__Exercise directions__:
Below are some entries. Repeat exactly the lines from the one with "X140200000Y-81875000D03*" through the one with "X117400000Y-76575000D03*", and only those.

**** Dataset content ****

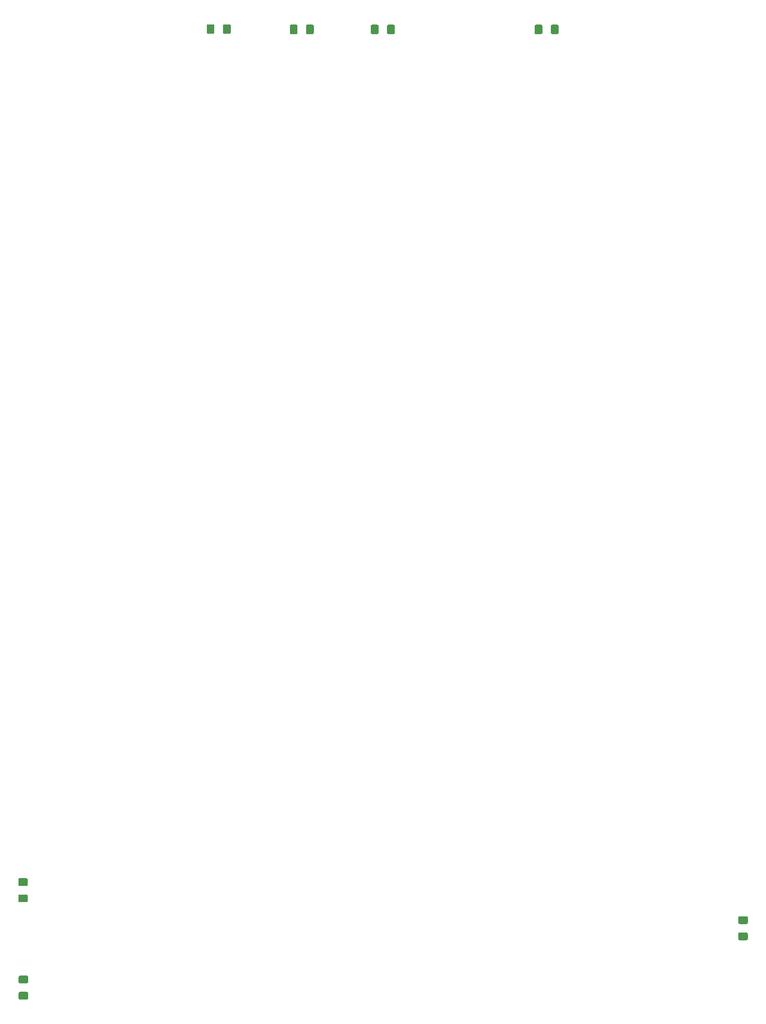
<source format=gbr>
%TF.GenerationSoftware,KiCad,Pcbnew,(5.1.9)-1*%
%TF.CreationDate,2021-06-15T23:19:55+02:00*%
%TF.ProjectId,opena3xx-mcdu,6f70656e-6133-4787-982d-6d6364752e6b,0.1*%
%TF.SameCoordinates,Original*%
%TF.FileFunction,Paste,Top*%
%TF.FilePolarity,Positive*%
%FSLAX46Y46*%
G04 Gerber Fmt 4.6, Leading zero omitted, Abs format (unit mm)*
G04 Created by KiCad (PCBNEW (5.1.9)-1) date 2021-06-15 23:19:55*
%MOMM*%
%LPD*%
G01*
G04 APERTURE LIST*
G04 APERTURE END LIST*
%TO.C,D11*%
G36*
G01*
X176684600Y-204470000D02*
X175434600Y-204470000D01*
G75*
G02*
X175184600Y-204220000I0J250000D01*
G01*
X175184600Y-203295000D01*
G75*
G02*
X175434600Y-203045000I250000J0D01*
G01*
X176684600Y-203045000D01*
G75*
G02*
X176934600Y-203295000I0J-250000D01*
G01*
X176934600Y-204220000D01*
G75*
G02*
X176684600Y-204470000I-250000J0D01*
G01*
G37*
G36*
G01*
X176684600Y-207445000D02*
X175434600Y-207445000D01*
G75*
G02*
X175184600Y-207195000I0J250000D01*
G01*
X175184600Y-206270000D01*
G75*
G02*
X175434600Y-206020000I250000J0D01*
G01*
X176684600Y-206020000D01*
G75*
G02*
X176934600Y-206270000I0J-250000D01*
G01*
X176934600Y-207195000D01*
G75*
G02*
X176684600Y-207445000I-250000J0D01*
G01*
G37*
%TD*%
%TO.C,D10*%
G36*
G01*
X308650800Y-193585800D02*
X307400800Y-193585800D01*
G75*
G02*
X307150800Y-193335800I0J250000D01*
G01*
X307150800Y-192410800D01*
G75*
G02*
X307400800Y-192160800I250000J0D01*
G01*
X308650800Y-192160800D01*
G75*
G02*
X308900800Y-192410800I0J-250000D01*
G01*
X308900800Y-193335800D01*
G75*
G02*
X308650800Y-193585800I-250000J0D01*
G01*
G37*
G36*
G01*
X308650800Y-196560800D02*
X307400800Y-196560800D01*
G75*
G02*
X307150800Y-196310800I0J250000D01*
G01*
X307150800Y-195385800D01*
G75*
G02*
X307400800Y-195135800I250000J0D01*
G01*
X308650800Y-195135800D01*
G75*
G02*
X308900800Y-195385800I0J-250000D01*
G01*
X308900800Y-196310800D01*
G75*
G02*
X308650800Y-196560800I-250000J0D01*
G01*
G37*
%TD*%
%TO.C,D9*%
G36*
G01*
X176621600Y-186626200D02*
X175371600Y-186626200D01*
G75*
G02*
X175121600Y-186376200I0J250000D01*
G01*
X175121600Y-185451200D01*
G75*
G02*
X175371600Y-185201200I250000J0D01*
G01*
X176621600Y-185201200D01*
G75*
G02*
X176871600Y-185451200I0J-250000D01*
G01*
X176871600Y-186376200D01*
G75*
G02*
X176621600Y-186626200I-250000J0D01*
G01*
G37*
G36*
G01*
X176621600Y-189601200D02*
X175371600Y-189601200D01*
G75*
G02*
X175121600Y-189351200I0J250000D01*
G01*
X175121600Y-188426200D01*
G75*
G02*
X175371600Y-188176200I250000J0D01*
G01*
X176621600Y-188176200D01*
G75*
G02*
X176871600Y-188426200I0J-250000D01*
G01*
X176871600Y-189351200D01*
G75*
G02*
X176621600Y-189601200I-250000J0D01*
G01*
G37*
%TD*%
%TO.C,D8*%
G36*
G01*
X242748600Y-30228700D02*
X242748600Y-28978700D01*
G75*
G02*
X242998600Y-28728700I250000J0D01*
G01*
X243923600Y-28728700D01*
G75*
G02*
X244173600Y-28978700I0J-250000D01*
G01*
X244173600Y-30228700D01*
G75*
G02*
X243923600Y-30478700I-250000J0D01*
G01*
X242998600Y-30478700D01*
G75*
G02*
X242748600Y-30228700I0J250000D01*
G01*
G37*
G36*
G01*
X239773600Y-30228700D02*
X239773600Y-28978700D01*
G75*
G02*
X240023600Y-28728700I250000J0D01*
G01*
X240948600Y-28728700D01*
G75*
G02*
X241198600Y-28978700I0J-250000D01*
G01*
X241198600Y-30228700D01*
G75*
G02*
X240948600Y-30478700I-250000J0D01*
G01*
X240023600Y-30478700D01*
G75*
G02*
X239773600Y-30228700I0J250000D01*
G01*
G37*
%TD*%
%TO.C,D7*%
G36*
G01*
X227888600Y-30228700D02*
X227888600Y-28978700D01*
G75*
G02*
X228138600Y-28728700I250000J0D01*
G01*
X229063600Y-28728700D01*
G75*
G02*
X229313600Y-28978700I0J-250000D01*
G01*
X229313600Y-30228700D01*
G75*
G02*
X229063600Y-30478700I-250000J0D01*
G01*
X228138600Y-30478700D01*
G75*
G02*
X227888600Y-30228700I0J250000D01*
G01*
G37*
G36*
G01*
X224913600Y-30228700D02*
X224913600Y-28978700D01*
G75*
G02*
X225163600Y-28728700I250000J0D01*
G01*
X226088600Y-28728700D01*
G75*
G02*
X226338600Y-28978700I0J-250000D01*
G01*
X226338600Y-30228700D01*
G75*
G02*
X226088600Y-30478700I-250000J0D01*
G01*
X225163600Y-30478700D01*
G75*
G02*
X224913600Y-30228700I0J250000D01*
G01*
G37*
%TD*%
%TO.C,D6*%
G36*
G01*
X272783600Y-30228700D02*
X272783600Y-28978700D01*
G75*
G02*
X273033600Y-28728700I250000J0D01*
G01*
X273958600Y-28728700D01*
G75*
G02*
X274208600Y-28978700I0J-250000D01*
G01*
X274208600Y-30228700D01*
G75*
G02*
X273958600Y-30478700I-250000J0D01*
G01*
X273033600Y-30478700D01*
G75*
G02*
X272783600Y-30228700I0J250000D01*
G01*
G37*
G36*
G01*
X269808600Y-30228700D02*
X269808600Y-28978700D01*
G75*
G02*
X270058600Y-28728700I250000J0D01*
G01*
X270983600Y-28728700D01*
G75*
G02*
X271233600Y-28978700I0J-250000D01*
G01*
X271233600Y-30228700D01*
G75*
G02*
X270983600Y-30478700I-250000J0D01*
G01*
X270058600Y-30478700D01*
G75*
G02*
X269808600Y-30228700I0J250000D01*
G01*
G37*
%TD*%
%TO.C,D5*%
G36*
G01*
X212648600Y-30165200D02*
X212648600Y-28915200D01*
G75*
G02*
X212898600Y-28665200I250000J0D01*
G01*
X213823600Y-28665200D01*
G75*
G02*
X214073600Y-28915200I0J-250000D01*
G01*
X214073600Y-30165200D01*
G75*
G02*
X213823600Y-30415200I-250000J0D01*
G01*
X212898600Y-30415200D01*
G75*
G02*
X212648600Y-30165200I0J250000D01*
G01*
G37*
G36*
G01*
X209673600Y-30165200D02*
X209673600Y-28915200D01*
G75*
G02*
X209923600Y-28665200I250000J0D01*
G01*
X210848600Y-28665200D01*
G75*
G02*
X211098600Y-28915200I0J-250000D01*
G01*
X211098600Y-30165200D01*
G75*
G02*
X210848600Y-30415200I-250000J0D01*
G01*
X209923600Y-30415200D01*
G75*
G02*
X209673600Y-30165200I0J250000D01*
G01*
G37*
%TD*%
M02*

</source>
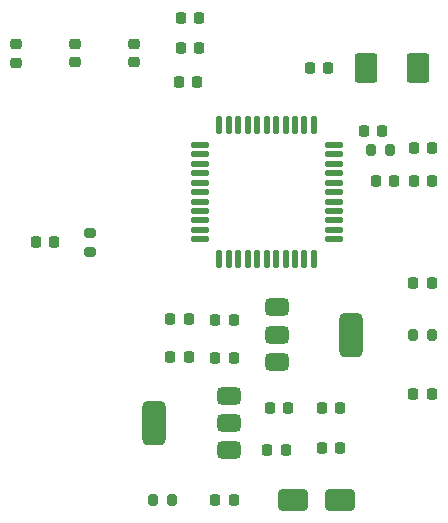
<source format=gbr>
%TF.GenerationSoftware,KiCad,Pcbnew,9.0.5*%
%TF.CreationDate,2025-10-31T15:40:08+01:00*%
%TF.ProjectId,ATMEGA32_evaluation_board,41544d45-4741-4333-925f-6576616c7561,rev?*%
%TF.SameCoordinates,Original*%
%TF.FileFunction,Paste,Top*%
%TF.FilePolarity,Positive*%
%FSLAX46Y46*%
G04 Gerber Fmt 4.6, Leading zero omitted, Abs format (unit mm)*
G04 Created by KiCad (PCBNEW 9.0.5) date 2025-10-31 15:40:08*
%MOMM*%
%LPD*%
G01*
G04 APERTURE LIST*
G04 Aperture macros list*
%AMRoundRect*
0 Rectangle with rounded corners*
0 $1 Rounding radius*
0 $2 $3 $4 $5 $6 $7 $8 $9 X,Y pos of 4 corners*
0 Add a 4 corners polygon primitive as box body*
4,1,4,$2,$3,$4,$5,$6,$7,$8,$9,$2,$3,0*
0 Add four circle primitives for the rounded corners*
1,1,$1+$1,$2,$3*
1,1,$1+$1,$4,$5*
1,1,$1+$1,$6,$7*
1,1,$1+$1,$8,$9*
0 Add four rect primitives between the rounded corners*
20,1,$1+$1,$2,$3,$4,$5,0*
20,1,$1+$1,$4,$5,$6,$7,0*
20,1,$1+$1,$6,$7,$8,$9,0*
20,1,$1+$1,$8,$9,$2,$3,0*%
G04 Aperture macros list end*
%ADD10RoundRect,0.225000X-0.225000X-0.250000X0.225000X-0.250000X0.225000X0.250000X-0.225000X0.250000X0*%
%ADD11RoundRect,0.375000X-0.625000X-0.375000X0.625000X-0.375000X0.625000X0.375000X-0.625000X0.375000X0*%
%ADD12RoundRect,0.500000X-0.500000X-1.400000X0.500000X-1.400000X0.500000X1.400000X-0.500000X1.400000X0*%
%ADD13RoundRect,0.225000X0.225000X0.250000X-0.225000X0.250000X-0.225000X-0.250000X0.225000X-0.250000X0*%
%ADD14RoundRect,0.200000X-0.200000X-0.275000X0.200000X-0.275000X0.200000X0.275000X-0.200000X0.275000X0*%
%ADD15RoundRect,0.200000X0.275000X-0.200000X0.275000X0.200000X-0.275000X0.200000X-0.275000X-0.200000X0*%
%ADD16RoundRect,0.200000X0.200000X0.275000X-0.200000X0.275000X-0.200000X-0.275000X0.200000X-0.275000X0*%
%ADD17RoundRect,0.375000X0.625000X0.375000X-0.625000X0.375000X-0.625000X-0.375000X0.625000X-0.375000X0*%
%ADD18RoundRect,0.500000X0.500000X1.400000X-0.500000X1.400000X-0.500000X-1.400000X0.500000X-1.400000X0*%
%ADD19RoundRect,0.250000X-0.700000X-1.000000X0.700000X-1.000000X0.700000X1.000000X-0.700000X1.000000X0*%
%ADD20RoundRect,0.218750X-0.218750X-0.256250X0.218750X-0.256250X0.218750X0.256250X-0.218750X0.256250X0*%
%ADD21RoundRect,0.225000X-0.250000X0.225000X-0.250000X-0.225000X0.250000X-0.225000X0.250000X0.225000X0*%
%ADD22RoundRect,0.218750X0.218750X0.256250X-0.218750X0.256250X-0.218750X-0.256250X0.218750X-0.256250X0*%
%ADD23RoundRect,0.250000X-1.000000X-0.650000X1.000000X-0.650000X1.000000X0.650000X-1.000000X0.650000X0*%
%ADD24RoundRect,0.137500X-0.600000X-0.137500X0.600000X-0.137500X0.600000X0.137500X-0.600000X0.137500X0*%
%ADD25RoundRect,0.137500X-0.137500X-0.600000X0.137500X-0.600000X0.137500X0.600000X-0.137500X0.600000X0*%
G04 APERTURE END LIST*
D10*
%TO.C,C7*%
X143250000Y-105800000D03*
X144800000Y-105800000D03*
%TD*%
D11*
%TO.C,U2*%
X139450000Y-97300000D03*
X139450000Y-99600000D03*
D12*
X145750000Y-99600000D03*
D11*
X139450000Y-101900000D03*
%TD*%
D10*
%TO.C,C14*%
X131315000Y-72820000D03*
X132865000Y-72820000D03*
%TD*%
D13*
%TO.C,C13*%
X143800000Y-77000000D03*
X142250000Y-77000000D03*
%TD*%
D14*
%TO.C,R2*%
X150950000Y-99600000D03*
X152600000Y-99600000D03*
%TD*%
D10*
%TO.C,C16*%
X131150000Y-78220000D03*
X132700000Y-78220000D03*
%TD*%
D15*
%TO.C,R3*%
X123600000Y-92650000D03*
X123600000Y-91000000D03*
%TD*%
D10*
%TO.C,C15*%
X131315000Y-75330000D03*
X132865000Y-75330000D03*
%TD*%
D16*
%TO.C,R4*%
X149050000Y-84000000D03*
X147400000Y-84000000D03*
%TD*%
D17*
%TO.C,U1*%
X135400000Y-109400000D03*
X135400000Y-107100000D03*
D18*
X129100000Y-107100000D03*
D17*
X135400000Y-104800000D03*
%TD*%
D19*
%TO.C,Y1*%
X147000000Y-77000000D03*
X151400000Y-77000000D03*
%TD*%
D10*
%TO.C,C2*%
X130450000Y-101500000D03*
X132000000Y-101500000D03*
%TD*%
D13*
%TO.C,C10*%
X152600000Y-86600000D03*
X151050000Y-86600000D03*
%TD*%
D10*
%TO.C,C11*%
X147850000Y-86600000D03*
X149400000Y-86600000D03*
%TD*%
D20*
%TO.C,D2*%
X151012500Y-104600000D03*
X152587500Y-104600000D03*
%TD*%
D10*
%TO.C,C1*%
X130450000Y-98300000D03*
X132000000Y-98300000D03*
%TD*%
D21*
%TO.C,C18*%
X122400000Y-75000000D03*
X122400000Y-76550000D03*
%TD*%
D10*
%TO.C,C20*%
X119050000Y-91800000D03*
X120600000Y-91800000D03*
%TD*%
D22*
%TO.C,D1*%
X135800000Y-113600000D03*
X134225000Y-113600000D03*
%TD*%
D10*
%TO.C,C5*%
X138850000Y-105800000D03*
X140400000Y-105800000D03*
%TD*%
D23*
%TO.C,D3*%
X140800000Y-113600000D03*
X144800000Y-113600000D03*
%TD*%
D13*
%TO.C,C3*%
X135800000Y-101600000D03*
X134250000Y-101600000D03*
%TD*%
D10*
%TO.C,C6*%
X138650000Y-109400000D03*
X140200000Y-109400000D03*
%TD*%
D24*
%TO.C,U3*%
X132937500Y-83537500D03*
X132937500Y-84337500D03*
X132937500Y-85137500D03*
X132937500Y-85937500D03*
X132937500Y-86737500D03*
X132937500Y-87537500D03*
X132937500Y-88337500D03*
X132937500Y-89137500D03*
X132937500Y-89937500D03*
X132937500Y-90737500D03*
X132937500Y-91537500D03*
D25*
X134600000Y-93200000D03*
X135400000Y-93200000D03*
X136200000Y-93200000D03*
X137000000Y-93200000D03*
X137800000Y-93200000D03*
X138600000Y-93200000D03*
X139400000Y-93200000D03*
X140200000Y-93200000D03*
X141000000Y-93200000D03*
X141800000Y-93200000D03*
X142600000Y-93200000D03*
D24*
X144262500Y-91537500D03*
X144262500Y-90737500D03*
X144262500Y-89937500D03*
X144262500Y-89137500D03*
X144262500Y-88337500D03*
X144262500Y-87537500D03*
X144262500Y-86737500D03*
X144262500Y-85937500D03*
X144262500Y-85137500D03*
X144262500Y-84337500D03*
X144262500Y-83537500D03*
D25*
X142600000Y-81875000D03*
X141800000Y-81875000D03*
X141000000Y-81875000D03*
X140200000Y-81875000D03*
X139400000Y-81875000D03*
X138600000Y-81875000D03*
X137800000Y-81875000D03*
X137000000Y-81875000D03*
X136200000Y-81875000D03*
X135400000Y-81875000D03*
X134600000Y-81875000D03*
%TD*%
D10*
%TO.C,C8*%
X143250000Y-109200000D03*
X144800000Y-109200000D03*
%TD*%
D21*
%TO.C,C19*%
X117400000Y-75025000D03*
X117400000Y-76575000D03*
%TD*%
%TO.C,C17*%
X127400000Y-75000000D03*
X127400000Y-76550000D03*
%TD*%
D22*
%TO.C,FB1*%
X152600000Y-95200000D03*
X151025000Y-95200000D03*
%TD*%
D14*
%TO.C,R1*%
X128950000Y-113600000D03*
X130600000Y-113600000D03*
%TD*%
D13*
%TO.C,C9*%
X152600000Y-83800000D03*
X151050000Y-83800000D03*
%TD*%
D10*
%TO.C,C12*%
X146850000Y-82400000D03*
X148400000Y-82400000D03*
%TD*%
D13*
%TO.C,C4*%
X135800000Y-98400000D03*
X134250000Y-98400000D03*
%TD*%
M02*

</source>
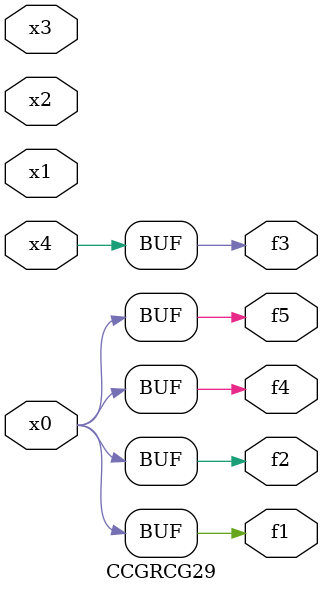
<source format=v>
module CCGRCG29(
	input x0, x1, x2, x3, x4,
	output f1, f2, f3, f4, f5
);
	assign f1 = x0;
	assign f2 = x0;
	assign f3 = x4;
	assign f4 = x0;
	assign f5 = x0;
endmodule

</source>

****

__Response__:
X140200000Y-81875000D03*
X139400000Y-81875000D03*
X138600000Y-81875000D03*
X137800000Y-81875000D03*
X137000000Y-81875000D03*
X136200000Y-81875000D03*
X135400000Y-81875000D03*
X134600000Y-81875000D03*
%TD*%
D10*
%TO.C,C8*%
X143250000Y-109200000D03*
X144800000Y-109200000D03*
%TD*%
D21*
%TO.C,C19*%
X117400000Y-75025000D03*
X117400000Y-76575000D03*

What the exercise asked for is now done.